Глебов принялся возражать, настаивал на пистолетах Лепажа. Дорохов обещал поспрашивать. Васильчиков всех успокоил:
— Если бы были выбраны сабли, дело могло бы плохо кончиться. Мартыш прекрасно владеет клинком. Но пистолеты? Он же стрелять не умеет. Недавно мы в шутку практиковались, так Николя вместо забора попал в корову. А Мишель… он никогда от дуэли не уклонится, но всегда выстрелит в воздух. Такой уж он человек.
— Вы бы, господа, примирили друзей. Зачем им драться? — волновался Вася, обращаясь к Глебову и Васильчикову, приятелям Лермонтова, присутствовавшим при ссоре.
Неожиданно вмешался Дорохов.
— Я знаю толк в подобных делах. Ни к чему им снова встречаться. Лучше их не сводить лицом к лицу, дабы не усугублять положения. Увезите Лермонтова из Пятигорска на несколько дней. Мартынов одумается. Дуэль не состоится. Я с ним поговорю.
К его совету прислушались. Время и, правда, прекрасный лекарь. Улягутся страсти. Схлынет обида. Сойдутся вновь через три дня и принесут друг другу извинения. Так дружно все решили. Очень напрасно.

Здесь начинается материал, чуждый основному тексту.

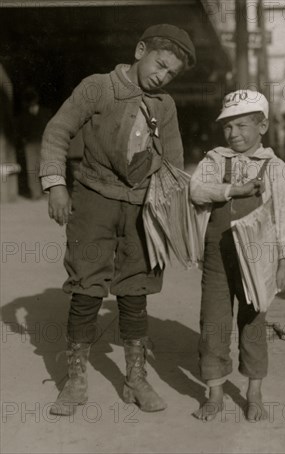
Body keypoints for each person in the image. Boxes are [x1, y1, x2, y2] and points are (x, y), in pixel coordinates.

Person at [39, 24, 196, 416]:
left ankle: (135, 379)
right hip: (93, 199)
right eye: (160, 65)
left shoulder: (166, 105)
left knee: (135, 290)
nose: (163, 76)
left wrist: (176, 215)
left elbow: (174, 162)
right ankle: (75, 381)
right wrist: (55, 185)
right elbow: (58, 131)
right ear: (140, 50)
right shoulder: (99, 87)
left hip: (142, 207)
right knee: (87, 286)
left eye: (171, 73)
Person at [190, 90, 285, 422]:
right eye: (228, 128)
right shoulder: (214, 160)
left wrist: (284, 263)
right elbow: (196, 190)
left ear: (262, 125)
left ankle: (254, 392)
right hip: (218, 257)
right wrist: (232, 191)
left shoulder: (274, 166)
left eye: (241, 126)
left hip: (259, 259)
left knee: (253, 323)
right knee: (213, 323)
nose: (234, 134)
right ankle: (215, 393)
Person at [16, 87, 52, 199]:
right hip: (30, 145)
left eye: (32, 100)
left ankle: (47, 192)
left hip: (45, 144)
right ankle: (35, 193)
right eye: (28, 101)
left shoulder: (46, 112)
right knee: (32, 169)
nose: (30, 103)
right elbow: (19, 130)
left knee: (46, 167)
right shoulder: (23, 116)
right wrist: (23, 139)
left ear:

«Как же они сойдутся, если разъедутся? — изумился Вася. — Что-то крутит Руфин Иванович. И уже обо всем договорился, будто секундантов и не нужно».
Вслух ничего не сказал. Кто он такой, чтобы советовать этим барчукам? Но про себя решил твердо: во что бы то ни стало, нужно взять в свои руки зарядку пистолетов. От холостых еще никто не умирал!
[1] Дорохов получил чин прапорщика в апреле 1841-го, а Георгиевский крест — в июле.
[2] Небольшая история по поводу храбрости. Во время экспедиции в Дарго в 1845 кто-то из столичных офицеров заметил двух своих товарищей, пытавшихся спрятаться за лошадью. Принялся их хлестать нагайкой. А потом сделал вид, что не узнал. Сказал: «То казаки были». Двое пострадавших подтвердили: «Точно казаки! Больше некому».
[3] Простой подсчет. Лермонтов приехал на Кавказ после дуэли с Барантом в июле. Сразу в Чеченский отряд, в поход Галафеева. Август-сентябрь — Кисловодск, Пятигорск. Октябрь-ноябрь — походы с Галафеевым и Граббе. Декабрь — недолгое пребывание в анапской крепости. Конец декабря — в Ставрополе. Просит об отпуске после трех месяцев (по совокупности) участия в боевых действиях. Не айс картинка. Но! Он честно признавал, что на Кавказе не по своей воле. Что служить не хочет, а отставки не дают. Упрекать его не в чем. Но и героическим офицером выставлять не нужно. Точка!
[4] Напоминаем, у нас альтернативная история. Выдаем лишь свою версию всего того, что творилось вокруг Лермонтова в первой половине 1841 г. Не имеем никаких оснований и желания порочить светлый образ императрицы Александры Федоровны, преданной супруги, которой Россия обязана одним выдающимся достижением. Ее стараниями, уже после смерти Николая и Парижского мира, Российской империи досталась военно-морская база в Средиземном море. Место то было непростое — Валльфранш-сюр-Мэр, Лазурный берег. Полвека городок и самая живописная бухта Средиземноморья принадлежали РИ. Французы отняли за невыплаченные большевиками царские долги.